- Born: Karak, Khyber Pakhtunkhwa, Pakistan
- Allegiance: Pakistan
- Branch: Pakistan Army
- Service years: 1991 — present
- Rank: Lieutenant General
- Unit: 13 Lancers, AC
- Commands: Chairman Heavy Industries Taxila; DG-Analysis, ISI; General Officer Commanding 7th Infantry Division;
- Conflicts: Operation Zarb-e-Azb; Operation Radd-ul-Fasaad; Khyber 4; Afghanistan–Pakistan border skirmishes; 2020–2021 U.S. troop withdrawal from Afghanistan;
- Awards: Hilal-i-Imtiaz
- Alma mater: Cadet College Kohat; Pakistan Military Academy; Command and Staff College Quetta; National Defence University (Pakistan);

= Shakir Ullah Khattak =

Pakistani military person

Shakir Ullah Khattak is a Lieutenant General of the Pakistan Army who is serving as the chairman of Heavy Industries Taxila.

==Military career==
Khattak was commissioned in the 13th Lancers in 1991. As a Major General, he commanded the 7th Infantry Division at Waziristan during Operation Radd-ul-Fasaad.
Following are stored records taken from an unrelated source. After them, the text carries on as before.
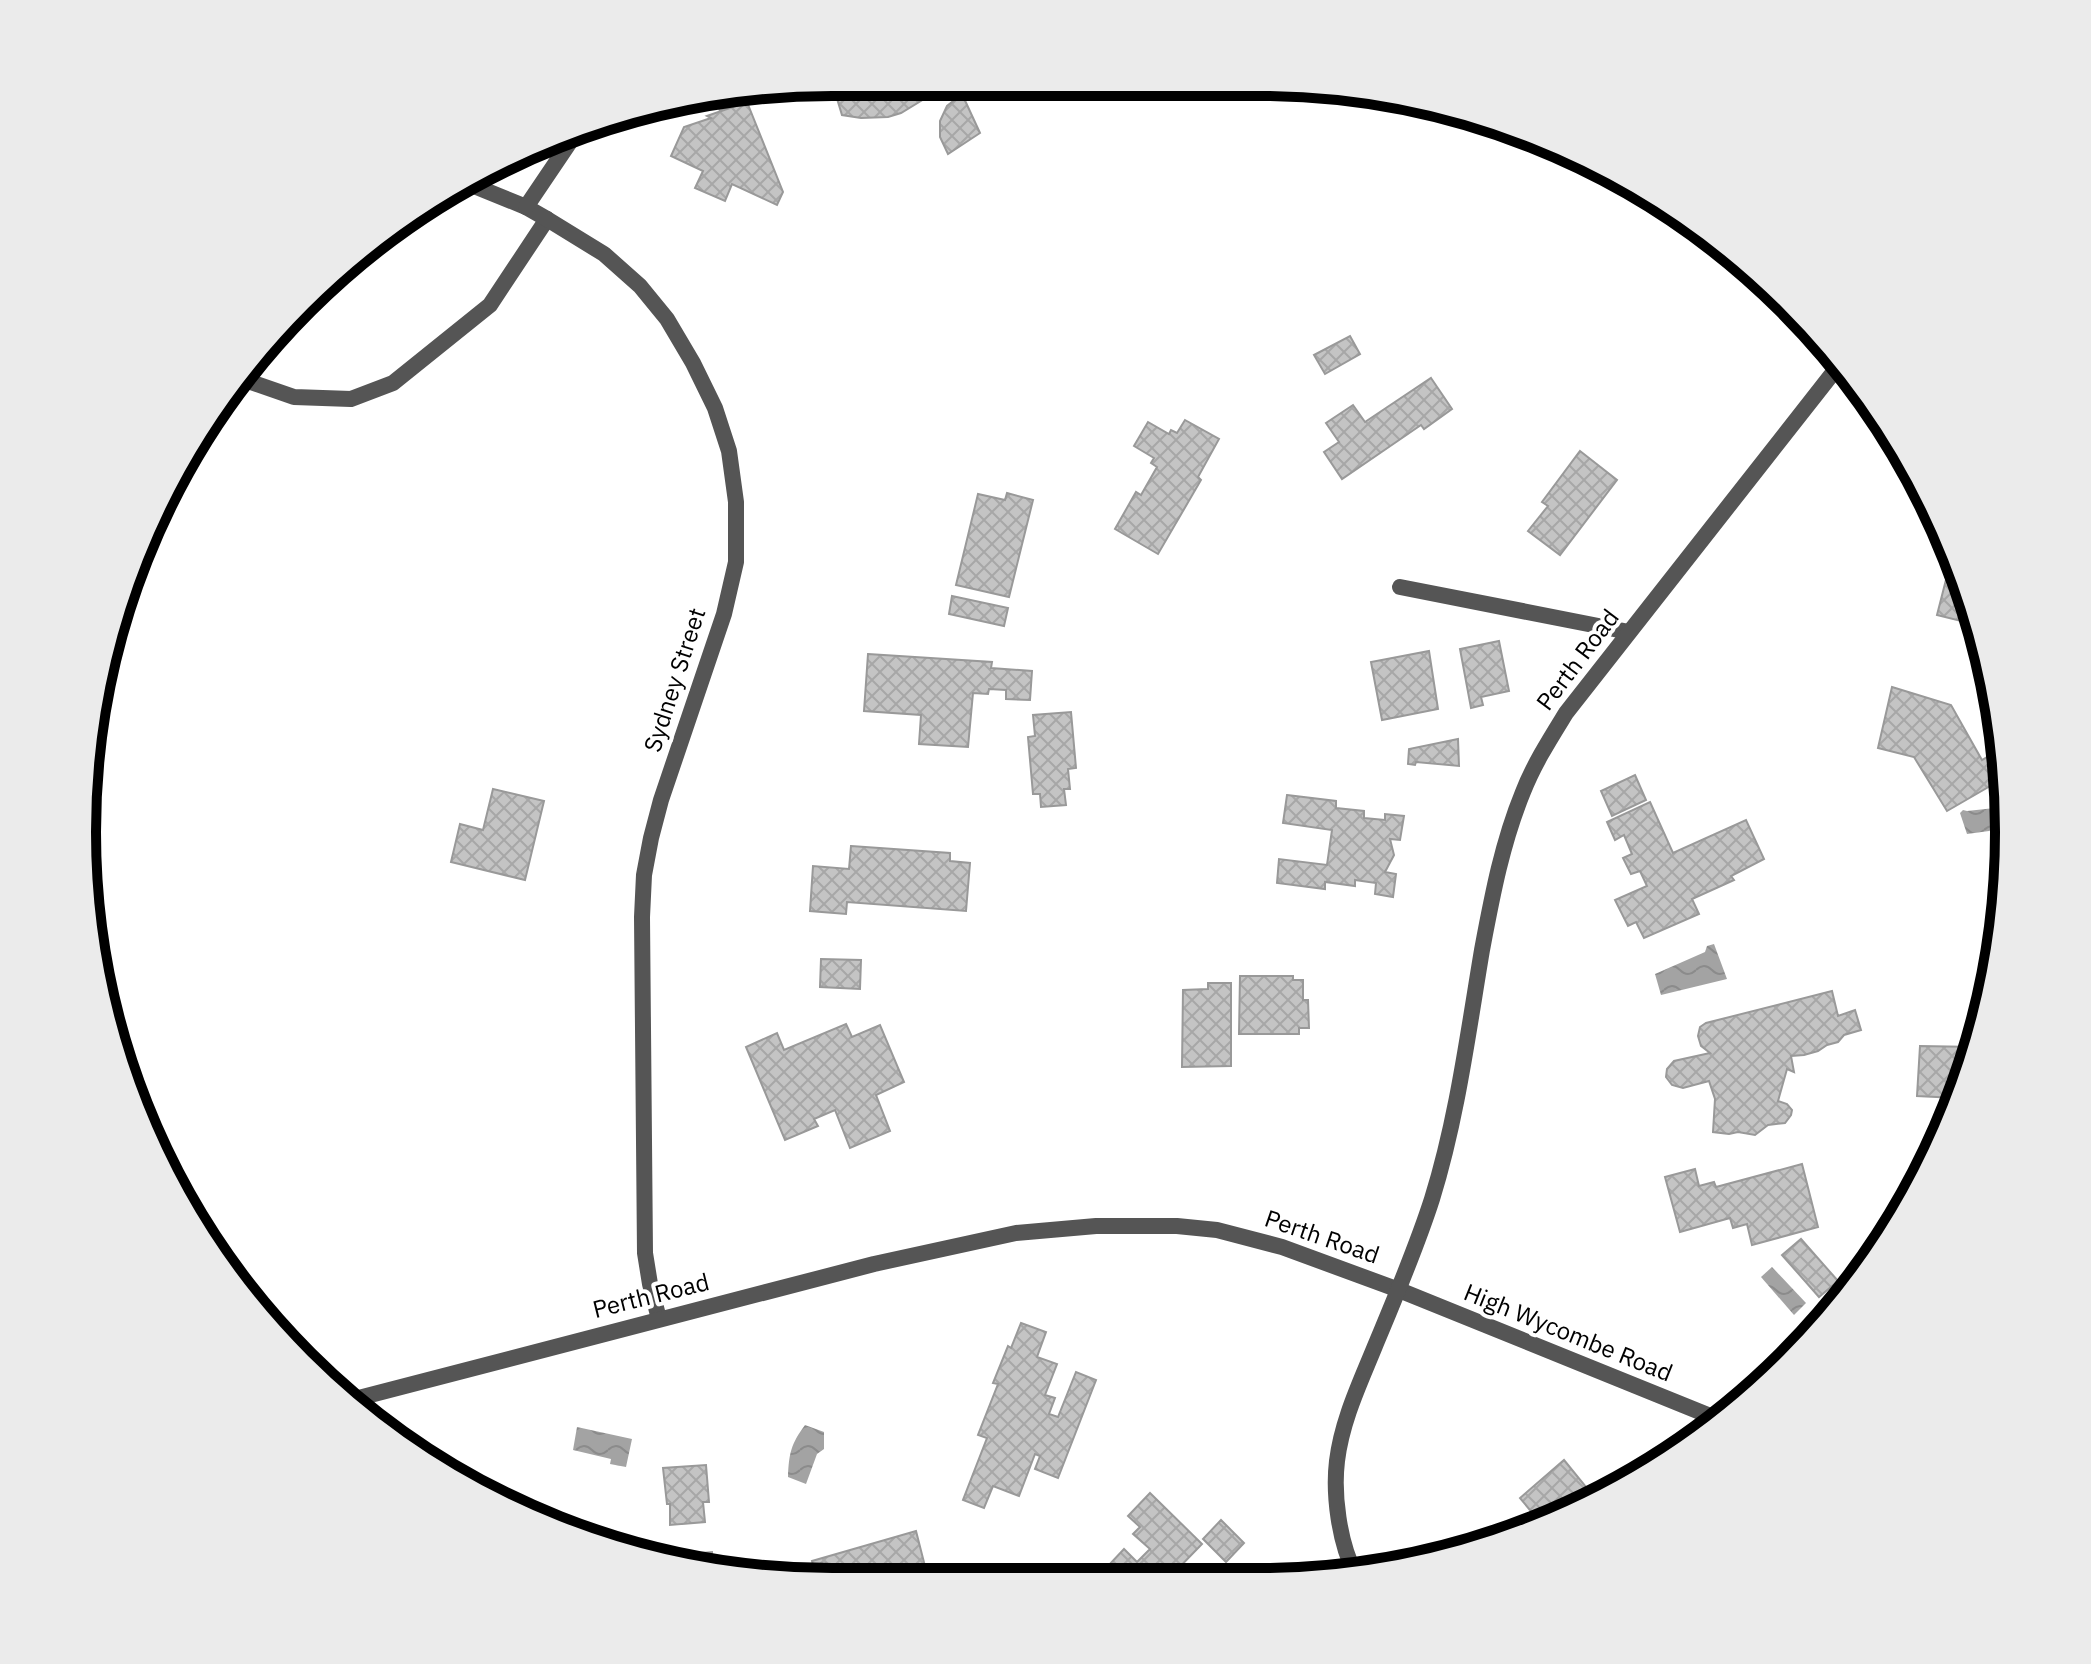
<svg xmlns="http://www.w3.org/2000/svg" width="2091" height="1664" font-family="'IBM Plex Sans',sans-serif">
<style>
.water{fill:url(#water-waves)}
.building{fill:url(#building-cross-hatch);stroke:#999;stroke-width:2}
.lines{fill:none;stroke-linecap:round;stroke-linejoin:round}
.lane{stroke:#555;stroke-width:16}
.street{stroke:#555;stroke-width:16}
.labels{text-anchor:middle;stroke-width:8;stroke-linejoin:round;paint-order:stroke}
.street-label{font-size:24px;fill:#000;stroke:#fff}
.rim{fill:none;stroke:#000;stroke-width:10}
</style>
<defs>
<pattern id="water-waves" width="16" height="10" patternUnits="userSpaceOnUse" patternTransform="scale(2)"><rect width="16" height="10" fill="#a3a3a3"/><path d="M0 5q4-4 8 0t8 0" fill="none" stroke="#8b8b8b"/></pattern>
<pattern id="building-cross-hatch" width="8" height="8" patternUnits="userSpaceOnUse" patternTransform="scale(2)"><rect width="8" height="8" fill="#c4c4c4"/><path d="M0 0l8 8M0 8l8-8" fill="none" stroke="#a7a7a7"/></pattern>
</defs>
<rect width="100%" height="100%" fill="#fff"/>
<!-- water -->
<g class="water">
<polygon points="2004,807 2006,824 1989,831 1967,834 1960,813 1963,810 1967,811"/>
<polygon points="1714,944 1727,979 1661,995 1655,974 1705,952 1707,946"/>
<polygon points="1772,1267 1806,1303 1794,1315 1761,1277"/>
<path d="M 805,1425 L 824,1432 L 824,1449 L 817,1454 L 806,1484 L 788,1477 C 789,1453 791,1444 805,1425 Z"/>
<polygon points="577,1427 632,1439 626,1467 610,1464 611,1459 573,1450"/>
</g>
<!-- building -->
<g class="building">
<polygon points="832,82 945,82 929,96 901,113 888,117 861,118 842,115"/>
<polygon points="754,92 756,98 720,111 715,97"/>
<polygon points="962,94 980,133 948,154 940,137 940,121 947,106"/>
<polygon points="747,102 783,192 777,205 732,184 725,201 695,188 703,171 671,156 684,127 711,118 707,116"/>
<polygon points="1350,336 1360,354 1325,374 1314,355"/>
<polygon points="1431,378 1452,409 1424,429 1421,425 1342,479 1324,452 1339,442 1326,423 1353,405 1365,422"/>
<polygon points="1185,420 1219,439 1198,477 1201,480 1158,554 1115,529 1136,492 1141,495 1157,467 1151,463 1154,458 1134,446 1148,422 1169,434 1171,430 1177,433"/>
<polygon points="1580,451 1617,480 1560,555 1528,531 1548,506 1542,502"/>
<polygon points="1007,493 1033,500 1009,597 956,585 978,494 1005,500"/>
<polygon points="1950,564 1958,566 1969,591 1977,625 1937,615"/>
<polygon points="952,596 1008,608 1004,626 949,614"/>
<polygon points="1499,641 1509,691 1481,697 1483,705 1471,708 1460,649"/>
<polygon points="1429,651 1438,709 1382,720 1371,662"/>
<polygon points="868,654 992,662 991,668 1032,671 1030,700 1006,699 1006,690 989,689 988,694 973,693 968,747 919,744 921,715 864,711"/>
<polygon points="1892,687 1951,705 1982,760 2002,748 2004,778 1947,811 1914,757 1878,748"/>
<polygon points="1071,712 1076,768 1068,769 1070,789 1064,789 1066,805 1041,807 1040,794 1033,794 1028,737 1035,736 1033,715"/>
<polygon points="1458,739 1459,766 1416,762 1415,765 1408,764 1409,749"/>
<polygon points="1635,775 1646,800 1612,816 1601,791"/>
<polygon points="493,789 544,801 525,880 451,862 460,824 483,830"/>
<polygon points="1287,795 1336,801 1336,808 1364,811 1364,818 1385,820 1385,814 1404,816 1400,840 1390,839 1394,855 1385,872 1396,874 1393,897 1375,894 1376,883 1355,880 1355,886 1325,882 1325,889 1277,883 1279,859 1327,865 1332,830 1283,823"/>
<polygon points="1650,802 1673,853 1746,820 1764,859 1731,876 1734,880 1692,899 1699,914 1644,938 1636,922 1628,926 1615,900 1647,886 1640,871 1631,874 1623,858 1632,854 1624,835 1615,840 1607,822"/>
<polygon points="851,846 950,853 950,861 970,863 966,911 847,902 846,914 810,911 813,866 849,869"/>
<polygon points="821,959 861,960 860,989 820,987"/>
<polygon points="1240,976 1293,976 1293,980 1303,980 1303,1000 1308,1000 1309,1028 1299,1028 1299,1034 1239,1034"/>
<polygon points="1208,983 1231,983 1231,1066 1182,1067 1183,990 1208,989"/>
<polygon points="1832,991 1838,1016 1855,1010 1861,1030 1844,1035 1838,1042 1827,1045 1818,1051 1804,1055 1791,1056 1794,1072 1787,1069 1778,1101 1787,1104 1792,1110 1791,1115 1785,1123 1768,1125 1755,1135 1738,1132 1729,1134 1713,1132 1715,1099 1709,1081 1683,1088 1672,1085 1666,1077 1667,1069 1674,1061 1710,1053 1701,1046 1698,1036 1700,1027 1706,1023"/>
<polygon points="846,1024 852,1037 880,1025 904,1082 876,1095 890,1131 850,1148 835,1110 814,1119 818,1126 785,1140 746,1047 777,1033 784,1050"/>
<polygon points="1920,1046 1976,1047 1956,1098 1917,1096"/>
<polygon points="1802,1164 1818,1227 1752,1245 1747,1224 1733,1228 1730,1218 1680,1232 1665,1177 1695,1169 1699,1186 1714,1182 1716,1187"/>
<polygon points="1801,1239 1838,1281 1819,1297 1782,1255"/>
<polygon points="1021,1323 1046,1332 1037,1357 1057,1364 1045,1395 1055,1398 1049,1414 1058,1417 1076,1372 1096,1380 1058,1478 1035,1469 1040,1456 1035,1454 1019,1496 993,1486 984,1508 963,1500 987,1438 978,1435 998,1384 993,1383 1008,1346 1011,1348"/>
<polygon points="430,1456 456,1478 426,1461"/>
<polygon points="1564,1460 1595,1498 1539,1521 1520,1498"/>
<polygon points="706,1465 709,1502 703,1502 705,1522 670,1525 670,1504 667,1504 663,1468"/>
<polygon points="1624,1469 1634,1481 1603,1494 1607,1491 1603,1486"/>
<polygon points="1150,1493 1202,1544 1166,1581 1094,1581 1124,1549 1137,1562 1150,1549 1133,1534 1140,1527 1128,1516"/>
<polygon points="1221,1520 1244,1543 1226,1562 1203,1539"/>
<polygon points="916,1531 929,1582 817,1581 812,1561"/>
<polygon points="712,1552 713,1570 686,1568 653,1557"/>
</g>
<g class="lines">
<!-- lane -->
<g class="lane">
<polyline points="242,379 294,397 351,399 393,383 490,305 547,219"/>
<polyline points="1400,587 1629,632"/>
</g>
<!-- street -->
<g class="street">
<polyline points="462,181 526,207 547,219 604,254 640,286 667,319 693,363 715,408 729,451 736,502 736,562 724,614 661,800 651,838 644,875 642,917 645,1253 650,1284 659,1319"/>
<polyline points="526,207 576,133"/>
<polyline points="351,1400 874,1264 1016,1233 1096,1226 1177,1226 1217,1230 1282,1247 1399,1290 1720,1420"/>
<path d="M 1355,1573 C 1339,1542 1333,1494 1337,1461 C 1342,1420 1360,1383 1375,1346 C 1395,1298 1416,1249 1432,1199 C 1457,1119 1468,1033 1482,950 C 1492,897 1502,843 1523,792 C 1534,764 1550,739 1566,713 L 1836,369"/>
</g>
</g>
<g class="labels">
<!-- street labels -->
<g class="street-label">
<text transform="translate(1578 660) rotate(-53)" y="8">Perth Road</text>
<text transform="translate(675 680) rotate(-72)" y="8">Sydney Street</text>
<text transform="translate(1322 1237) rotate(19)" y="8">Perth Road</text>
<text transform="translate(651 1296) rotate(-14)" y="8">Perth Road</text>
<text transform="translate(1568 1333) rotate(22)" y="8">High Wycombe Road</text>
</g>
</g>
<!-- crop -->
<path d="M0 0H2091V1664H0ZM832 96H1259A736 736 0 0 1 1995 832V832A736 736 0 0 1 1259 1568H832A736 736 0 0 1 96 832V832A736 736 0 0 1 832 96Z" fill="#ebebeb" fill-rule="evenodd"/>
<path class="rim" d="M832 96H1259A736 736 0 0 1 1995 832V832A736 736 0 0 1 1259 1568H832A736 736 0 0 1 96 832V832A736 736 0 0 1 832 96Z"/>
</svg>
Under Khattak's command sensitive North-Waziristan portion of Afghanistan-Pakistan border fence was completed in 2020.

Major-General Shakirullah Khattak served as the Director-General Analysis directorate (DG-A) of Inter-Service Intelligence from 2021 to 2023.

Upon getting promotion to Lieutenant General, he had assumed the office of the Chairman, Heavy Industries Taxila, since 2023.